Here's a POC that works in emacs. Doesn't cover all of the relevant characters, but:

  (setq   ;;some other invisible or interesting characters
          unicode-zero-width-space ?\u200b
          unicode-zero-width-non-joiner ?\u200c
          unicode-zero-width-joiner ?\u200d
          unicode-zero-width-nbsp ?\ufeff
          unicode-narrow-nbsp ?\u202f
          unicode-word-joiner ?\u2060
          unicode-grapheme-joiner ?\u034f
          unicode-no-break-space ?\u00a0
          unicode-combining-long-stroke ?\u0336
          ;;variation selector examples
          unicode-vs-fe00 ?\ufe00
          unicode-vs-fe0f ?\ufe0f
          unicode-vs-e0100 ?\xe0100)


    (defun show-glyphless-as-hex (char)
      (let ((original (elt glyphless-char-display char)))
        (aset glyphless-char-display char 'hex-code)
        original)) ;;so you can see what you just replaced


    (progn
      (show-glyphless-as-hex unicode-zero-width-space)
      (show-glyphless-as-hex unicode-zero-width-non-joiner)
      (show-glyphless-as-hex unicode-zero-width-joiner)
      (show-glyphless-as-hex unicode-zero-width-nbsp)
      (show-glyphless-as-hex unicode-word-joiner)
      (show-glyphless-as-hex unicode-grapheme-joiner)
      (show-glyphless-as-hex unicode-narrow-nbsp)
      (show-glyphless-as-hex unicode-no-break-space)
      ;;these may already be visible if the current conditions don't support them
      ;;but we'll force them
      (show-glyphless-as-hex unicode-vs-fe00)
      (show-glyphless-as-hex unicode-vs-fe0f)
      (show-glyphless-as-hex unicode-vs-e0100))

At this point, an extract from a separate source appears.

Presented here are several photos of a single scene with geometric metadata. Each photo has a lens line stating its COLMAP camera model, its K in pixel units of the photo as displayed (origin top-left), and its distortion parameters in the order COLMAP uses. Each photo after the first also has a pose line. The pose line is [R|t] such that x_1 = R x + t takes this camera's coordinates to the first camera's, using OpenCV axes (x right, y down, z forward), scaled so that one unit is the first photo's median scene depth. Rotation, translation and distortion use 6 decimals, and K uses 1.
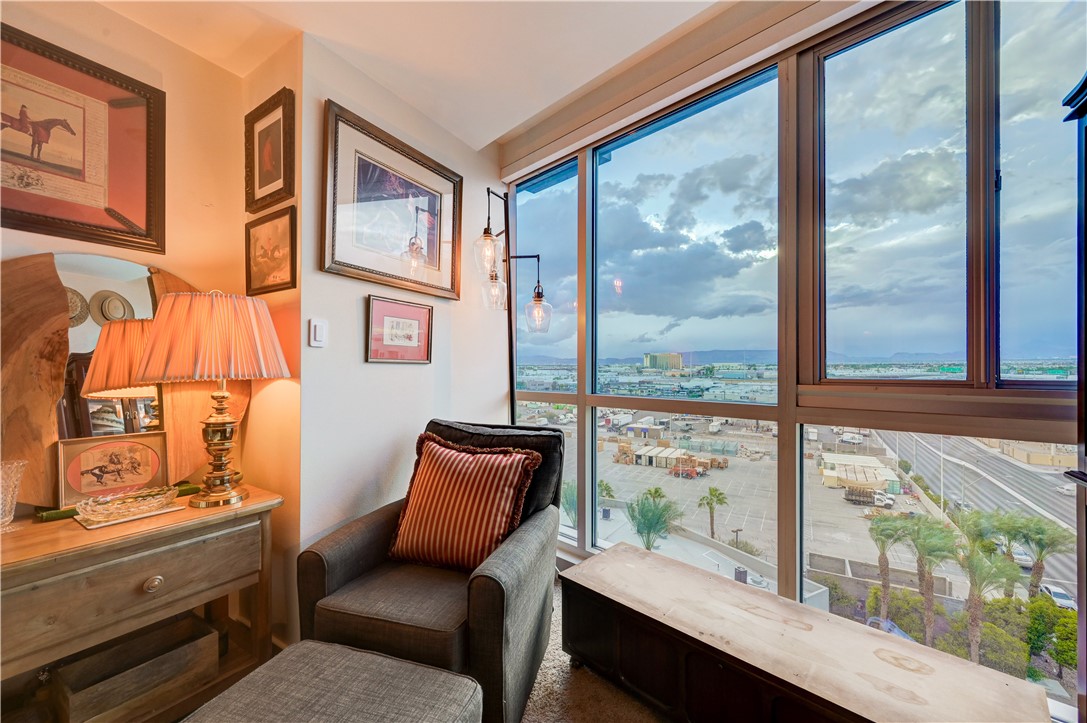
lens RADIAL K [[428.6, 0, 539.9], [0, 428.6, 360.6], [0, 0, 1]] dist [-0.003310, 0.000813]
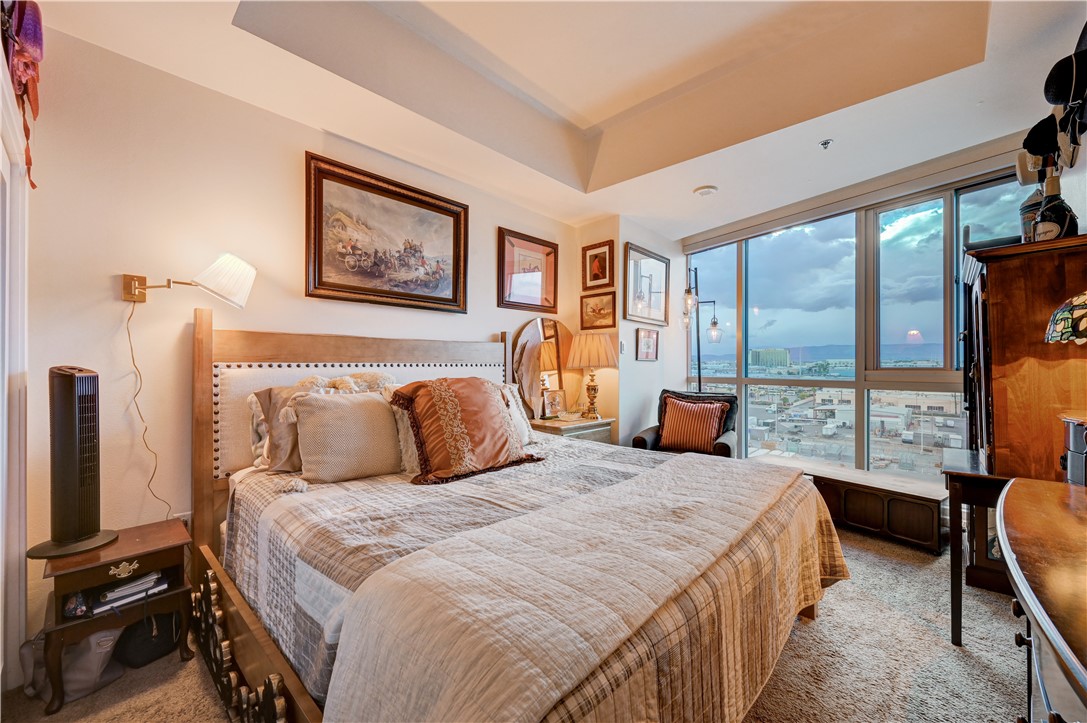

And as a higher-level configuration you can set most, maybe even all, of the relevant invisible characters (still not sure how 0x34f grapheme joiner fits in) at once with something like:

  (custom-set-variables
   '(glyphless-char-display-control  '((format-control . hex-code)
                                       (variation-selectors . hex-code))))

This will modify values in glyphless-char-display, but it's OK to modify those directly if you need to.

Here is the bare minimum this is built on, which you can type in yourself if you're paranoid or want to start from the bottom up. Swap in the hexadecimal codepoint of the invisible character after the ?\x

  (aset glyphless-char-display ?\xfe00 'hex-code)

I use vim. It seems like `:set binary enc=latin1` works, though I don't understand why the latin1 part is required.